Instructions for the task ▸ Copy out the text read from the data below, with "Расширенный Отчет" changed to "Подробный Отчет" everywhere and nothing else altered. Leave out the pictures.

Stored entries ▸
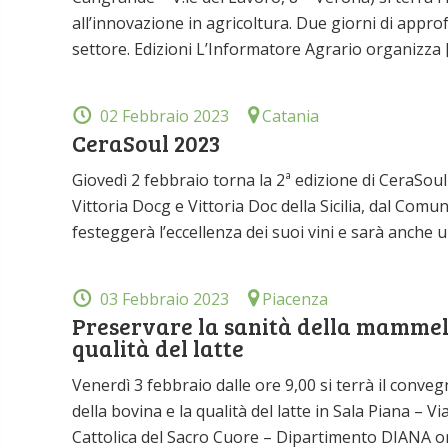
all’innovazione in agricoltura. Due giorni di appro
settore. Edizioni L’Informatore Agrario organizza 
02 Febbraio 2023
Catania
CeraSoul 2023
Giovedì 2 febbraio torna la 2ª edizione di CeraSou
Vittoria Docg e Vittoria Doc della Sicilia, dal Comu
festeggerà l’eccellenza dei suoi vini e sarà anche u
03 Febbraio 2023
Piacenza
Preservare la sanità della mammell
qualità del latte
Venerdì 3 febbraio dalle ore 9,00 si terrà il conve
della bovina e la qualità del latte in Sala Piana – 
Cattolica del Sacro Cuore – Dipartimento DIANA org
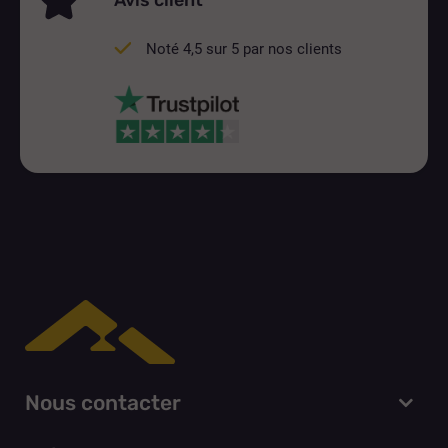
Avis client
Noté 4,5 sur 5 par nos clients
Nous contacter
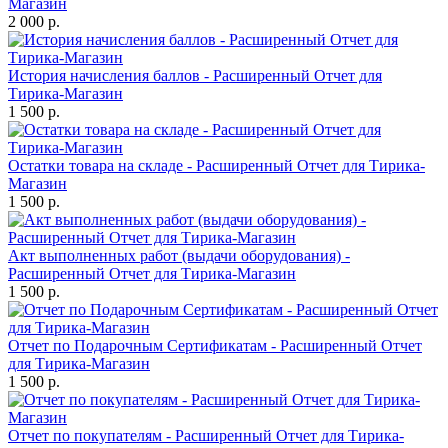
Магазин
2 000 р.
История начисления баллов - Расширенный Отчет для
Тирика-Магазин
1 500 р.
Остатки товара на складе - Расширенный Отчет для Тирика-
Магазин
1 500 р.
Акт выполненных работ (выдачи оборудования) -
Расширенный Отчет для Тирика-Магазин
1 500 р.
Отчет по Подарочным Сертификатам - Расширенный Отчет
для Тирика-Магазин
1 500 р.
Отчет по покупателям - Расширенный Отчет для Тирика-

Answer to the exercise ▸
all’innovazione in agricoltura. Due giorni di appro
settore. Edizioni L’Informatore Agrario organizza 
02 Febbraio 2023
Catania
CeraSoul 2023
Giovedì 2 febbraio torna la 2ª edizione di CeraSou
Vittoria Docg e Vittoria Doc della Sicilia, dal Comu
festeggerà l’eccellenza dei suoi vini e sarà anche u
03 Febbraio 2023
Piacenza
Preservare la sanità della mammell
qualità del latte
Venerdì 3 febbraio dalle ore 9,00 si terrà il conve
della bovina e la qualità del latte in Sala Piana – 
Cattolica del Sacro Cuore – Dipartimento DIANA org
Avis client
Noté 4,5 sur 5 par nos clients
Nous contacter
Магазин
2 000 р.
История начисления баллов - Подробный Отчет для
Тирика-Магазин
1 500 р.
Остатки товара на складе - Подробный Отчет для Тирика-
Магазин
1 500 р.
Акт выполненных работ (выдачи оборудования) -
Подробный Отчет для Тирика-Магазин
1 500 р.
Отчет по Подарочным Сертификатам - Подробный Отчет
для Тирика-Магазин
1 500 р.
Отчет по покупателям - Подробный Отчет для Тирика-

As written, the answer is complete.